9. :- Jerdon's Birds of India, Vol. I, p. 25 ; Butler, Guzerat; Stray Feathers,. Vol. III, p. 443; Deccan and South Mahratta country; Stray Feathers, Vol. IX, p. 370; Swinhoe and Barnes, Central India; Ibis, 1885, p. 55; Hume's Scrap Book, p. 55,
THE SHAHEEN FALCON. Shahin, Hin.
Length, 14.87; wing, 11.49 ; tail, 6 ; tarsus, 1.85; bill from gape, 1.1.
Length, 18 ; wing, 13.5 ; tail, 6.25.
Bill bluish, black at tip ; irides brown ; cere, orbits, legs and feet yellow ; claws, black.
Young bird with the upper parts and cheek-stripe very dark cinereous, or dusky-blackish, darkest on the head, hind-neck and cheek-stripe, most of the feathers narrowly edged with rufous, those of the back and rump more broadly so; occasionally the forehead is somewhat rufous, and there is always a patch on the nape, where it forms a sort of crucial mark ; tail paler than the rest of the body, faintly barred with rufous, and tipped with the same ; chin and throat pale rufous-yellow, almost white in some, birds and unspotted ; cheeks the same, with narrow dark stripes; the rest of the body beneath bright rufous or chesnut, with longitudinal dark-brown stripes on the lower breast and the middle of the abdomen ; oblong spots on the sides, and arrow-shaped markings on the lower abdomen, vent and under tail-coverts ; under wing-coverts rufous, with dark brown bars; the quills barred with rufous on their inner webs.
The old bird has the head, nape, and cheek-stripe almost black; back and upper parts slaty, light on the rump, and almost without any markings ; chin, throat, and upper breast white ; the rest of the plumage beneath rufous or chesnut, almost unspotted.

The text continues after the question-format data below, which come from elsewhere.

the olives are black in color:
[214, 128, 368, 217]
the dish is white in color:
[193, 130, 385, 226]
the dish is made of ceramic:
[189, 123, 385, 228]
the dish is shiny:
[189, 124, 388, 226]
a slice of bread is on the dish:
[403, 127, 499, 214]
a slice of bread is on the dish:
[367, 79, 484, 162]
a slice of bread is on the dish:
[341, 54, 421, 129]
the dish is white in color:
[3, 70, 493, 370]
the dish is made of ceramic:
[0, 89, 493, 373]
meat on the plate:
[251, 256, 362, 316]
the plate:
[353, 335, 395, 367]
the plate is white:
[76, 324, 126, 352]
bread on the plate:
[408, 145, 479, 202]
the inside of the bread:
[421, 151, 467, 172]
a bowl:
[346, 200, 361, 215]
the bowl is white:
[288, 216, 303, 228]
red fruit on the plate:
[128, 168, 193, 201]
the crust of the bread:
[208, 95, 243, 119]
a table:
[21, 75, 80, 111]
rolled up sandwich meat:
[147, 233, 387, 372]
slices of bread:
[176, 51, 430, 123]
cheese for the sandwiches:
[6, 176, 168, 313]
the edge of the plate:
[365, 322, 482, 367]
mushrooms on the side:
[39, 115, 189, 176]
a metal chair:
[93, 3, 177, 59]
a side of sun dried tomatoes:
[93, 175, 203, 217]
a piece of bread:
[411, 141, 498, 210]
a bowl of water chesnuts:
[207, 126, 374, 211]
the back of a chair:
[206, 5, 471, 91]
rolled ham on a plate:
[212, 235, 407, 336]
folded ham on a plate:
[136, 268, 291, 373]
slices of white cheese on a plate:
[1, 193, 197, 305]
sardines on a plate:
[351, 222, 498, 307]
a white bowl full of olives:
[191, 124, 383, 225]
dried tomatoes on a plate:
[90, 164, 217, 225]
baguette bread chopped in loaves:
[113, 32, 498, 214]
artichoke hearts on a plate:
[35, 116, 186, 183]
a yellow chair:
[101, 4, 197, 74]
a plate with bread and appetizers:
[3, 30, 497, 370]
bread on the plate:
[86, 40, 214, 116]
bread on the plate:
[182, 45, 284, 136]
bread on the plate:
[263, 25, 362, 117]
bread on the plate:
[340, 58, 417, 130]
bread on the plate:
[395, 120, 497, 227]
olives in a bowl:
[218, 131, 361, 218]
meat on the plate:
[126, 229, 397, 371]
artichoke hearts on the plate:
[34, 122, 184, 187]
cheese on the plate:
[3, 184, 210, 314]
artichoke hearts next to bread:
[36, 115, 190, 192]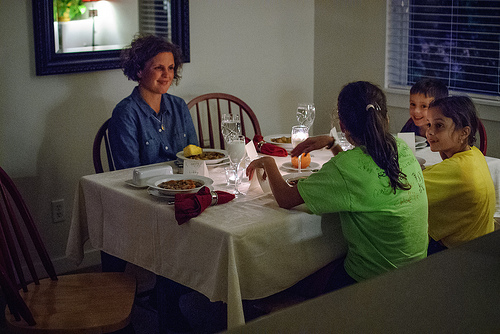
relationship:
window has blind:
[384, 0, 499, 123] [387, 1, 498, 101]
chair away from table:
[0, 167, 141, 333] [62, 133, 499, 333]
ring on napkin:
[209, 188, 218, 205] [173, 185, 235, 224]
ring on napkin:
[255, 139, 266, 153] [241, 132, 288, 159]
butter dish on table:
[122, 163, 172, 188] [62, 133, 499, 333]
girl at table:
[246, 80, 430, 295] [62, 133, 499, 333]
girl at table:
[420, 95, 497, 256] [62, 133, 499, 333]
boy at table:
[398, 77, 450, 148] [62, 133, 499, 333]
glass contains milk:
[223, 133, 247, 184] [227, 139, 246, 165]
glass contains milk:
[291, 124, 308, 153] [291, 132, 308, 148]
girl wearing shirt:
[246, 80, 430, 295] [297, 139, 429, 283]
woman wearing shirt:
[106, 32, 200, 169] [110, 84, 200, 168]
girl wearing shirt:
[420, 95, 497, 256] [422, 147, 496, 248]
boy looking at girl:
[398, 77, 450, 148] [246, 80, 430, 295]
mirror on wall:
[49, 0, 172, 56] [0, 0, 316, 273]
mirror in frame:
[49, 0, 172, 56] [30, 1, 193, 80]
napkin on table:
[173, 185, 235, 224] [62, 133, 499, 333]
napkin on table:
[241, 132, 288, 159] [62, 133, 499, 333]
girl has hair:
[246, 80, 430, 295] [336, 79, 411, 191]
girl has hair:
[420, 95, 497, 256] [427, 93, 479, 146]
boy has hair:
[398, 77, 450, 148] [408, 77, 451, 99]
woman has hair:
[106, 32, 200, 169] [117, 34, 183, 86]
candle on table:
[291, 151, 311, 168] [62, 133, 499, 333]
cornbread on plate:
[181, 144, 201, 157] [174, 147, 231, 163]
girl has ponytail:
[246, 80, 430, 295] [362, 106, 410, 193]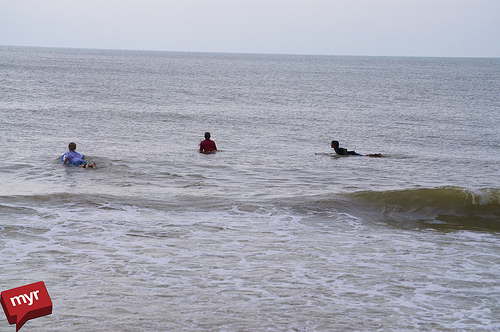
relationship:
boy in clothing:
[199, 132, 218, 154] [334, 148, 358, 156]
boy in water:
[199, 132, 218, 154] [2, 44, 498, 325]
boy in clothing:
[199, 132, 218, 154] [200, 136, 219, 152]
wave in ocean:
[282, 183, 498, 251] [2, 35, 498, 320]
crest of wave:
[447, 182, 499, 204] [307, 187, 499, 222]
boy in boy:
[328, 138, 385, 158] [55, 139, 96, 171]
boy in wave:
[61, 142, 97, 170] [282, 183, 498, 208]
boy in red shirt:
[199, 132, 218, 154] [199, 138, 216, 151]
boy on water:
[174, 119, 226, 163] [2, 44, 498, 325]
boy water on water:
[43, 134, 110, 181] [2, 44, 498, 325]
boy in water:
[61, 142, 97, 170] [158, 214, 433, 301]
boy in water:
[199, 132, 218, 154] [158, 214, 433, 301]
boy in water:
[331, 140, 383, 157] [158, 214, 433, 301]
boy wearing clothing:
[331, 140, 383, 157] [334, 148, 374, 158]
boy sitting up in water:
[199, 132, 218, 154] [2, 44, 498, 325]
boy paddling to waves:
[199, 132, 218, 154] [44, 96, 398, 128]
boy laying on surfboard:
[331, 140, 383, 157] [309, 150, 392, 160]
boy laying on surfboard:
[199, 132, 218, 154] [187, 146, 226, 151]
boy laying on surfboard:
[61, 142, 97, 170] [57, 155, 97, 172]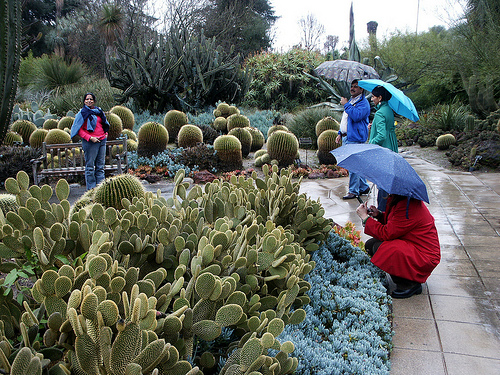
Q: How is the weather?
A: It is cloudy.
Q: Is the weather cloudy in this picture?
A: Yes, it is cloudy.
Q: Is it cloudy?
A: Yes, it is cloudy.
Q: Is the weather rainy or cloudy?
A: It is cloudy.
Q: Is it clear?
A: No, it is cloudy.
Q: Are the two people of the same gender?
A: No, they are both male and female.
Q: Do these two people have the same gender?
A: No, they are both male and female.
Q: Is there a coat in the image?
A: Yes, there is a coat.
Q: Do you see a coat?
A: Yes, there is a coat.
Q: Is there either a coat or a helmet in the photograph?
A: Yes, there is a coat.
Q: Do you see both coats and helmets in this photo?
A: No, there is a coat but no helmets.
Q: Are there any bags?
A: No, there are no bags.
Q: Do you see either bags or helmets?
A: No, there are no bags or helmets.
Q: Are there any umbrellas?
A: Yes, there is an umbrella.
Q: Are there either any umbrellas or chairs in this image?
A: Yes, there is an umbrella.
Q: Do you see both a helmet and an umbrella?
A: No, there is an umbrella but no helmets.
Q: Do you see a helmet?
A: No, there are no helmets.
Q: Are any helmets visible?
A: No, there are no helmets.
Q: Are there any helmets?
A: No, there are no helmets.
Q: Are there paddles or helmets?
A: No, there are no helmets or paddles.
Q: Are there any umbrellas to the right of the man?
A: Yes, there is an umbrella to the right of the man.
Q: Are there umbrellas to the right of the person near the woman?
A: Yes, there is an umbrella to the right of the man.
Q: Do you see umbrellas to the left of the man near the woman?
A: No, the umbrella is to the right of the man.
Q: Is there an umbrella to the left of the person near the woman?
A: No, the umbrella is to the right of the man.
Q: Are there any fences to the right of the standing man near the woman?
A: No, there is an umbrella to the right of the man.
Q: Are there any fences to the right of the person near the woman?
A: No, there is an umbrella to the right of the man.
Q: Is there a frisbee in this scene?
A: No, there are no frisbees.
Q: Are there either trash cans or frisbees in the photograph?
A: No, there are no frisbees or trash cans.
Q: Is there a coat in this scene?
A: Yes, there is a coat.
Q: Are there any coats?
A: Yes, there is a coat.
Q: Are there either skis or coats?
A: Yes, there is a coat.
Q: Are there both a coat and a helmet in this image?
A: No, there is a coat but no helmets.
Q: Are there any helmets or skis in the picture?
A: No, there are no helmets or skis.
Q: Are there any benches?
A: Yes, there is a bench.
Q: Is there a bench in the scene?
A: Yes, there is a bench.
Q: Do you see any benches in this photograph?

The changes of plumage from the young bird consists in the head, gradually becoming darker; the back (and the rump more especially) becoming lighter and more slaty-blue, and in the markings of the lower surface gradually disappearing from the crop downwards with each successive moult. Individuals vary a good deal in the amount of white on the chin and throat, and in its intensity; in some it is well marked, in others always a creamy or rufous-white.

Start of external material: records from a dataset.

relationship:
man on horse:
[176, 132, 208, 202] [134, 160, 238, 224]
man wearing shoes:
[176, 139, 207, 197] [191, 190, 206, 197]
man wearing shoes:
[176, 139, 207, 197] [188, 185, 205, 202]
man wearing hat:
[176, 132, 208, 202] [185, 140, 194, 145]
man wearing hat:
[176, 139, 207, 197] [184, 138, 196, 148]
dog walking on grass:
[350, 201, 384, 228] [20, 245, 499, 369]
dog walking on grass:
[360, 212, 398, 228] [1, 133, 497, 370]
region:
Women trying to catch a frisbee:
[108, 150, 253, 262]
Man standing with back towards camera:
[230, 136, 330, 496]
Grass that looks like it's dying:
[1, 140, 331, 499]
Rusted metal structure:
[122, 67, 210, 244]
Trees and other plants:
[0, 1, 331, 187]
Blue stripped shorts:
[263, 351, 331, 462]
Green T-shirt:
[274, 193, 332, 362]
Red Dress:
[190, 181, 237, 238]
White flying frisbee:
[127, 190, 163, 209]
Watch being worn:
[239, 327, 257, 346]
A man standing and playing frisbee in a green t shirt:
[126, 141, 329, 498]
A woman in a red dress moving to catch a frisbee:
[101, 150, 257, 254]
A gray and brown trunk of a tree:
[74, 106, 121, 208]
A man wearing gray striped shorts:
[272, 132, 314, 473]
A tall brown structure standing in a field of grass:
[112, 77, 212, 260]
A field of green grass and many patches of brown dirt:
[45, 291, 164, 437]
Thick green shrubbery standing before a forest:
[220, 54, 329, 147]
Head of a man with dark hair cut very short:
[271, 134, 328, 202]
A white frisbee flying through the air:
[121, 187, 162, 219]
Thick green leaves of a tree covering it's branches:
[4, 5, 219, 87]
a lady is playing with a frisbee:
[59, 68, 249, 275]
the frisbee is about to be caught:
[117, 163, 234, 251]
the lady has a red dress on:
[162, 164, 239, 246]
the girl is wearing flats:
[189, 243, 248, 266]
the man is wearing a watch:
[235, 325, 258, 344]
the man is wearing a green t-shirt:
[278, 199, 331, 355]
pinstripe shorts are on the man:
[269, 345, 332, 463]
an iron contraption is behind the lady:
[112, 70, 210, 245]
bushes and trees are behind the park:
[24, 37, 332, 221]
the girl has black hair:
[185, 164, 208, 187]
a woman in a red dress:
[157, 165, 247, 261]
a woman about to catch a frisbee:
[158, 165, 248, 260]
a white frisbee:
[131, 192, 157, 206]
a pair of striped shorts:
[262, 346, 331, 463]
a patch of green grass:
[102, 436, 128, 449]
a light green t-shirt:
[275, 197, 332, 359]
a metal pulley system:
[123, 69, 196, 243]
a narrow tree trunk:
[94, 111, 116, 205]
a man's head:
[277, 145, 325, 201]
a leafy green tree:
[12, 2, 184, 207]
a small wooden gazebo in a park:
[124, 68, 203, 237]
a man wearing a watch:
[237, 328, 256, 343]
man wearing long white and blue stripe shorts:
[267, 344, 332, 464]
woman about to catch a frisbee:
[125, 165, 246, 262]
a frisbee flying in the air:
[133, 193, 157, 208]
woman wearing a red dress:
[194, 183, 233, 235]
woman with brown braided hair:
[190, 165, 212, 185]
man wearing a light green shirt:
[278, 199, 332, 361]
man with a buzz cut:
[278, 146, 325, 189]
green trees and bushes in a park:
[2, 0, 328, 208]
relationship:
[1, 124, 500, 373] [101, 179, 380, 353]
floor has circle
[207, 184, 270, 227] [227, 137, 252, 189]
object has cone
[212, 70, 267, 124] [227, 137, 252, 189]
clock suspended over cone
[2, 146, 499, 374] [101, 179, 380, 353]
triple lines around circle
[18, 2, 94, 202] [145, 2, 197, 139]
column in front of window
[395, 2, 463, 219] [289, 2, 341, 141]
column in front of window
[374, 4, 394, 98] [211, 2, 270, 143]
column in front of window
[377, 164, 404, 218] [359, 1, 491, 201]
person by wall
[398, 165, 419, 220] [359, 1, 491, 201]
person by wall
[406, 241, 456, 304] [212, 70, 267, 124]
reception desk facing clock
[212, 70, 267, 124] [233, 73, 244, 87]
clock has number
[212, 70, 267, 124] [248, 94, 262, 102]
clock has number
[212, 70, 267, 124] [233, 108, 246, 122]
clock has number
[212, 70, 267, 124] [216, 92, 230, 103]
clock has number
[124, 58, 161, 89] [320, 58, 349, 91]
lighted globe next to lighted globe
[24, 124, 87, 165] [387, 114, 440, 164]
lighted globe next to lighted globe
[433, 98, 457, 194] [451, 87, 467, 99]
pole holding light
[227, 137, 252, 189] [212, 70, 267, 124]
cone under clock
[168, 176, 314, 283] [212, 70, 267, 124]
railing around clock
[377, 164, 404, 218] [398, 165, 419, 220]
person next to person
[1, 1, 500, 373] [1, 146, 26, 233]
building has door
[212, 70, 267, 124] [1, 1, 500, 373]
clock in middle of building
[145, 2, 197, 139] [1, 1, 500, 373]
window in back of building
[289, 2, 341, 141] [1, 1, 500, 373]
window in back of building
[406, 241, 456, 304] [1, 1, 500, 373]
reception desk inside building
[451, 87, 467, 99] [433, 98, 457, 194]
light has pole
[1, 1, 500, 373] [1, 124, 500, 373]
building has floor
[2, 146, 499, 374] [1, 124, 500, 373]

The Shaheen Falcon occurs sparingly throughout the country, with the exception of Sind, from whence it has not yet been recorded. Dr. Jerdon says that it breeds on inaccessible cliffs, and that he has seen three eyries. One, at the large waterfall in Mhow, is within our district, and I have myself seen, during the cold season of 1881, a pair of Shaheens frequenting this spot. Major Butler had reason to believe that a pair bred annually at Khandalla.